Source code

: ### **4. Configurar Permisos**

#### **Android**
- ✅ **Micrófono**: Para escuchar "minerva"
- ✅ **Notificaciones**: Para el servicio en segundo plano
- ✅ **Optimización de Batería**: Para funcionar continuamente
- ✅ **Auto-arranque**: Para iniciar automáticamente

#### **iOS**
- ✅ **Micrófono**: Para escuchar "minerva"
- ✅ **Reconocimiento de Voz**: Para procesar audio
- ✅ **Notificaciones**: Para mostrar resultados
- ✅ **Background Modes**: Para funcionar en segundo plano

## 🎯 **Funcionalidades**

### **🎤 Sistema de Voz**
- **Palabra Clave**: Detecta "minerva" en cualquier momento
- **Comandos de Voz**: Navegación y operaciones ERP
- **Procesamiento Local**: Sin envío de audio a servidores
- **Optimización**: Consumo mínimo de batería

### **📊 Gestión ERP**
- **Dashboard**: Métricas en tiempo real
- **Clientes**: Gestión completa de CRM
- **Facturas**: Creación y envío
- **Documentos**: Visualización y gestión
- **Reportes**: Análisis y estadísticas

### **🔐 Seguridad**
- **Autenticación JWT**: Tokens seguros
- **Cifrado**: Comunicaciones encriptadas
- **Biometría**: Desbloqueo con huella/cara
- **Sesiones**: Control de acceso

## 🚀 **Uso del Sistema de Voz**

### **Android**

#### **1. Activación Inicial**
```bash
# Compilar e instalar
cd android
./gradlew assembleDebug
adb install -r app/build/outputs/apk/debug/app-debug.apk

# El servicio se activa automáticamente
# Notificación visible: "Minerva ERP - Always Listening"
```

▸ TASK TO CARRY OUT
Set down the listing again, exactly.

▸ ANSWER
Source code

: ### **4. Configurar Permisos**

#### **Android**
- ✅ **Micrófono**: Para escuchar "minerva"
- ✅ **Notificaciones**: Para el servicio en segundo plano
- ✅ **Optimización de Batería**: Para funcionar continuamente
- ✅ **Auto-arranque**: Para iniciar automáticamente

#### **iOS**
- ✅ **Micrófono**: Para escuchar "minerva"
- ✅ **Reconocimiento de Voz**: Para procesar audio
- ✅ **Notificaciones**: Para mostrar resultados
- ✅ **Background Modes**: Para funcionar en segundo plano

## 🎯 **Funcionalidades**

### **🎤 Sistema de Voz**
- **Palabra Clave**: Detecta "minerva" en cualquier momento
- **Comandos de Voz**: Navegación y operaciones ERP
- **Procesamiento Local**: Sin envío de audio a servidores
- **Optimización**: Consumo mínimo de batería

### **📊 Gestión ERP**
- **Dashboard**: Métricas en tiempo real
- **Clientes**: Gestión completa de CRM
- **Facturas**: Creación y envío
- **Documentos**: Visualización y gestión
- **Reportes**: Análisis y estadísticas

### **🔐 Seguridad**
- **Autenticación JWT**: Tokens seguros
- **Cifrado**: Comunicaciones encriptadas
- **Biometría**: Desbloqueo con huella/cara
- **Sesiones**: Control de acceso

## 🚀 **Uso del Sistema de Voz**

### **Android**

#### **1. Activación Inicial**
```bash
# Compilar e instalar
cd android
./gradlew assembleDebug
adb install -r app/build/outputs/apk/debug/app-debug.apk

# El servicio se activa automáticamente
# Notificación visible: "Minerva ERP - Always Listening"
```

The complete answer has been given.